Not all compost can be used for agricultural purposes. The compost produced from in-vessel composting sites and MBT plants, for example, isn’t suitable to use on agricultural land – that’s why it’s referred to as compost-like output (CLO). However, this doesn’t mean it’s worthless.

The process to create soil substitutes made from a blend of CLO, non compliant sewage sludge, construction fines and grits is a highly regulated business. The final product has to comply to a very strict specification, which includes growing characteristics, chemical composition, absence of physical contaminants and appearance. Put simply, it must be as good as virgin topsoil. 

In early 2022, we began a three-year research project, supported by the Environment Agency, Renewable Energy Association (REA), National Farmers Union (NFU) and Defra, aiming to refine our product for potential use as organic fertilizer on agricultural land. Looout, we will keep the blog updated with our progress towards this goal.

We're proud of our work to ensure organic waste doesn't actually go to waste. 

Soil Substitues


We chip around 1000 tonnes per year of arboricultural wastes, meaning feedstock that would otherwise go to waste can be converted into biomass fuel.
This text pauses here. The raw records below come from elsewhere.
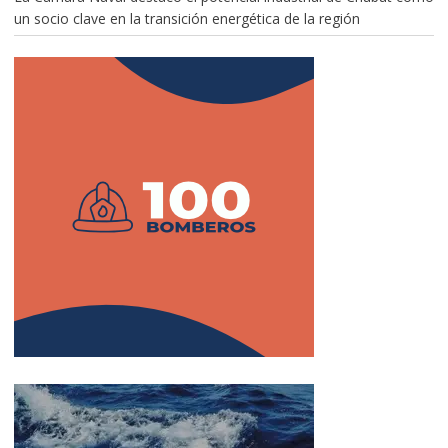
un socio clave en la transición energética de la región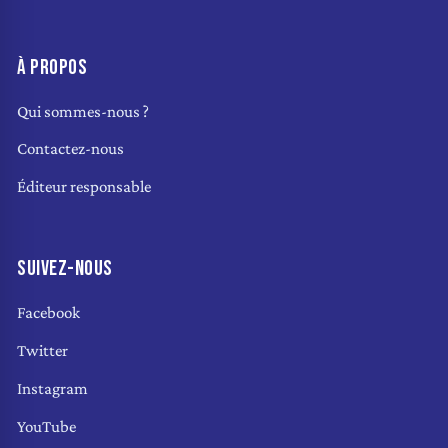
À PROPOS
Qui sommes-nous ?
Contactez-nous
Éditeur responsable
SUIVEZ-NOUS
Facebook
Twitter
Instagram
YouTube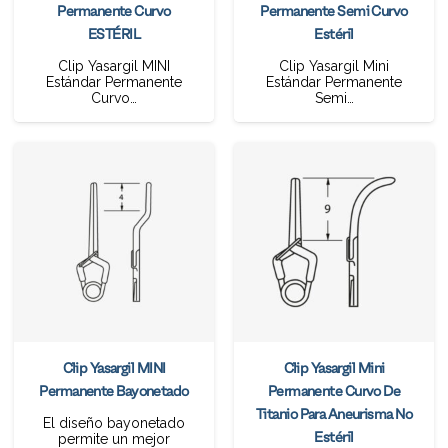
Permanente Curvo
Permanente Semi Curvo
ESTÉRIL
Estéril
Clip Yasargil MINI
Clip Yasargil Mini
Estándar Permanente
Estándar Permanente
Curvo…
Semi…
Clip Yasargil MINI
Clip Yasargil Mini
Permanente Bayonetado
Permanente Curvo De
Titanio Para Aneurisma No
El diseño bayonetado
Estéril
permite un mejor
Through the green-waste composting process, 80% of the feedstock is manufactured into soil conditioning products. This leaves 20% of the feedstock that can’t be turned into compost – we see this as an opportunity.


Using our expertise, we’ve developed an oversize composting process, where we wash oversize compost to remove contamination like plastic, soil, stone and metal. Once washed, this oversize material is chipped to produce a biomass fuel.


As a side project, the biomass chipping team also carries out small woodland clearance. Typically, this involves clearing the brash left after felling and processing limbs, branches and root balls, which then enable the felled areas to be replanted.